Voters don’t have to trust his word on it, though. They can review the conclusions of the 2005 report on the bipartisan Commission on Federal Election Reform, chaired by former President Jimmy Carter and former Secretary of State James Baker III. The commission found that “absentee ballots remain the largest source of potential voter fraud.”
The U.S. Election Assistance Commission recently found that a total of 28.3 million mail-in ballots have gone missing since 2012, with one in five vanishing without a trace.
Supporters of expanded mail-in voting point to their own new study by Stanford University showing that universal vote-by-mail doesn’t benefit either party.
Opponents, however, say the issue is not who benefits but whether it creates more opportunities for fraud.
Instead of all mail-in voting, Snead said, states could opt to allow more excuse-free absentee voting one time for the general election if people continue to have coronavirus concerns into the fall. The act of voters’ requesting absentee ballots ensures there are fewer ballots floating around in the system and being sent to homes where voters may have died or moved, he explained.
During the controversial Wisconsin primary nearly a month ago, voters braved long lines when few poll workers showed up to work because of the risk of catching the virus. Most national headlines blasted the efforts of the GOP-controlled legislature and the state’s conservative Supreme Court to block moves by the Democratic governor to postpone in-person voting and extend the deadline to vote absentee.
Republicans were accused of strongly rejecting the mail-in voting push because they were trying to block a Democrat from winning a longtime GOP-held state Supreme Court seat. In the end, the Democratic candidate won the seat anyway, and so far Wisconsin public health officials have said they cannot establish a link between the election and a small number of people who have come down with COVID-19 out of the 413,000 voters who showed up at the polls on April 7.
In the final hours before the results were in, HEP tried to shift the narrative, spending $250,000 on a TV ad buy applauding the Republicans for their efforts.

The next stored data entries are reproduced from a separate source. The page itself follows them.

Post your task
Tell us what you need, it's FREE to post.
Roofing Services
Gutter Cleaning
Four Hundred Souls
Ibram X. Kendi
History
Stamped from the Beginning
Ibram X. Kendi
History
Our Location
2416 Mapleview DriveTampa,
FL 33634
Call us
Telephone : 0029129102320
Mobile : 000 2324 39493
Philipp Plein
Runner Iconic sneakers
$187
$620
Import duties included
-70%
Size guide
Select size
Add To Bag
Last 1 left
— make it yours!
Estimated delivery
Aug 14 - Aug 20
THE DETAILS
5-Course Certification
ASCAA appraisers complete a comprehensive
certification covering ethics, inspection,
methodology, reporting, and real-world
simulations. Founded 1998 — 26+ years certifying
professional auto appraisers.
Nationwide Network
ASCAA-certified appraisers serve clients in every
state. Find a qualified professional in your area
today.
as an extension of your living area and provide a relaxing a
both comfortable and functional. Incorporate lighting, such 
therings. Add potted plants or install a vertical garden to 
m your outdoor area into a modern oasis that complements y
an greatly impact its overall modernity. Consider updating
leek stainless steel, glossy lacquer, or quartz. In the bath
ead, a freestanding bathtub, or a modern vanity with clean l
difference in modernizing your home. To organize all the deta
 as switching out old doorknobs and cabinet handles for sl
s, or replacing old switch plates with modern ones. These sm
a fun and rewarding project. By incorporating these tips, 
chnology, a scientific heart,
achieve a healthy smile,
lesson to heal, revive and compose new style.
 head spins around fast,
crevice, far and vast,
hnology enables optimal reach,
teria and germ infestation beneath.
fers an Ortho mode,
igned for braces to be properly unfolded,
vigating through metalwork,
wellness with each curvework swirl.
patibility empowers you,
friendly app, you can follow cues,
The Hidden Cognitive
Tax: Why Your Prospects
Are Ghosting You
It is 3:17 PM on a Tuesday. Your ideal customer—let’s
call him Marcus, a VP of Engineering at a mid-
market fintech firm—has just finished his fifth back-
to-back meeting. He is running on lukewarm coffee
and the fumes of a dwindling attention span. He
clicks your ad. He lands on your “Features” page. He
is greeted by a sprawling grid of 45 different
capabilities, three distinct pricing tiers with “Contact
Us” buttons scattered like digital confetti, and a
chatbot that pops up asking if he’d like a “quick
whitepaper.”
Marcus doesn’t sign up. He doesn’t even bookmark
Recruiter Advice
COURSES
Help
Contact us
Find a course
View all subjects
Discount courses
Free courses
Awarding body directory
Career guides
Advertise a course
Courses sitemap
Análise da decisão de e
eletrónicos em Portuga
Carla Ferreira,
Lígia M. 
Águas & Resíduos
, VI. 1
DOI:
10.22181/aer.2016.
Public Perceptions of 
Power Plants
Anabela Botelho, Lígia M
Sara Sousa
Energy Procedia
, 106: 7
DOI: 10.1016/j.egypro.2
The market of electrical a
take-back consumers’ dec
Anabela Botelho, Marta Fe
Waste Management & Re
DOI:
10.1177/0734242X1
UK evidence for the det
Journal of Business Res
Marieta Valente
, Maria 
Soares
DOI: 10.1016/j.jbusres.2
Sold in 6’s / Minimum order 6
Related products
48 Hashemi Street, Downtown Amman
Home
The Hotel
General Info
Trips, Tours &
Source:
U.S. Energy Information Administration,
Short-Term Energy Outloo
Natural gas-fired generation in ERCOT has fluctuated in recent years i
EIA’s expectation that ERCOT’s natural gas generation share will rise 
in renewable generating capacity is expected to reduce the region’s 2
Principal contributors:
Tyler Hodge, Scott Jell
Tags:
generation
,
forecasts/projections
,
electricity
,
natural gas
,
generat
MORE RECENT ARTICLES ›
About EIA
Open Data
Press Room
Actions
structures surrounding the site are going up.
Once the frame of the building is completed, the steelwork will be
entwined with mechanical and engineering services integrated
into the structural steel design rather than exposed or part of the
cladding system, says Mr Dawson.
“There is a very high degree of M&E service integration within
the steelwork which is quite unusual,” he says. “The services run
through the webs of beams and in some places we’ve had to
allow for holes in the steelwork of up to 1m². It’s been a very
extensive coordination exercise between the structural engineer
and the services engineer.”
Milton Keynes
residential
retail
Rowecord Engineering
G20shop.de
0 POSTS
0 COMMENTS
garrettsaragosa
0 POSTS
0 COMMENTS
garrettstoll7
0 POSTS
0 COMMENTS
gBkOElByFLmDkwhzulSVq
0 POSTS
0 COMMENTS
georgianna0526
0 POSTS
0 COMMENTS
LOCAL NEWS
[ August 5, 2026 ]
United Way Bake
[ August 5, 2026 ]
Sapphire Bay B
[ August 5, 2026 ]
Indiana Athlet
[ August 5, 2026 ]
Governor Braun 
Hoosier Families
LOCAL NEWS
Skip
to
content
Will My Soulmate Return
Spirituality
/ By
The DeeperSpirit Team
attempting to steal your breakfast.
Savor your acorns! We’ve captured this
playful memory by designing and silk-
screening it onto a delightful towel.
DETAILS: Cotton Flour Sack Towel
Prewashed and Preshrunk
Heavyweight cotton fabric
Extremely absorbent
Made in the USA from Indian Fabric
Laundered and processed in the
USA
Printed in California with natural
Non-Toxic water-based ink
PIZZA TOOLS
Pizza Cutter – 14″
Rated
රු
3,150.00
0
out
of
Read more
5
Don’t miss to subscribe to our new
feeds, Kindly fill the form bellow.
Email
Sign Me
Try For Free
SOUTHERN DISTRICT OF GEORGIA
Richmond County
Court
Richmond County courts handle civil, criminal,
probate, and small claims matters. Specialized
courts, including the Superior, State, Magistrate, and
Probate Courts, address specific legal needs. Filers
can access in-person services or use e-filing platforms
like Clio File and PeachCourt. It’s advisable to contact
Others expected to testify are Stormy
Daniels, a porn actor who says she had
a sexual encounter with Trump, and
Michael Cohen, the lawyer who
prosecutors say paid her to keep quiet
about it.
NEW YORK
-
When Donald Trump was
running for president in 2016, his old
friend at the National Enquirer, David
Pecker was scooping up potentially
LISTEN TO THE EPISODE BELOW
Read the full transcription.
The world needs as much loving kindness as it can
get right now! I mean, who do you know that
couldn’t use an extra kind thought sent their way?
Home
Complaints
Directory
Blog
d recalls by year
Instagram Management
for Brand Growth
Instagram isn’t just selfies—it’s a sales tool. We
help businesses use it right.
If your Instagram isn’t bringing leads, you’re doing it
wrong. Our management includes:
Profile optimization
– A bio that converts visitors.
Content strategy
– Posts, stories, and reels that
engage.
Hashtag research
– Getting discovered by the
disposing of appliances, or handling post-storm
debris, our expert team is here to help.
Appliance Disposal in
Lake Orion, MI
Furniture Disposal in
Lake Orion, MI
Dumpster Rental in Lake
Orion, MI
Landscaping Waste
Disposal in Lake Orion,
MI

“The facts about the Wisconsin election: Record absentee voting, five times more than 2016,” the narrator in the spot intoned. “Democrats didn’t think they could win so they tried lawsuits, changing the rules, even canceling the election. They create chaos. It’s wrong.”
Democrats are discounting studies showing serious problems with mail-in elections, Snead argues, in an attempt to exploit the coronavirus pandemic to implement a permanent all mail-in voting system they’ve long pushed.
If these mail-in advocates were really motivated by concern over spreading the coronavirus, they would write laws that sunset mail-in voting at the end of the year or next year, he said.
“I really believe they see this as a once-in-a-generation chance to change the way elections are conducted and do it in one big legislative push” during the COVID-19 crisis, he said. “In better times, voters tend to be more skeptical toward radically changing the way elections are run.”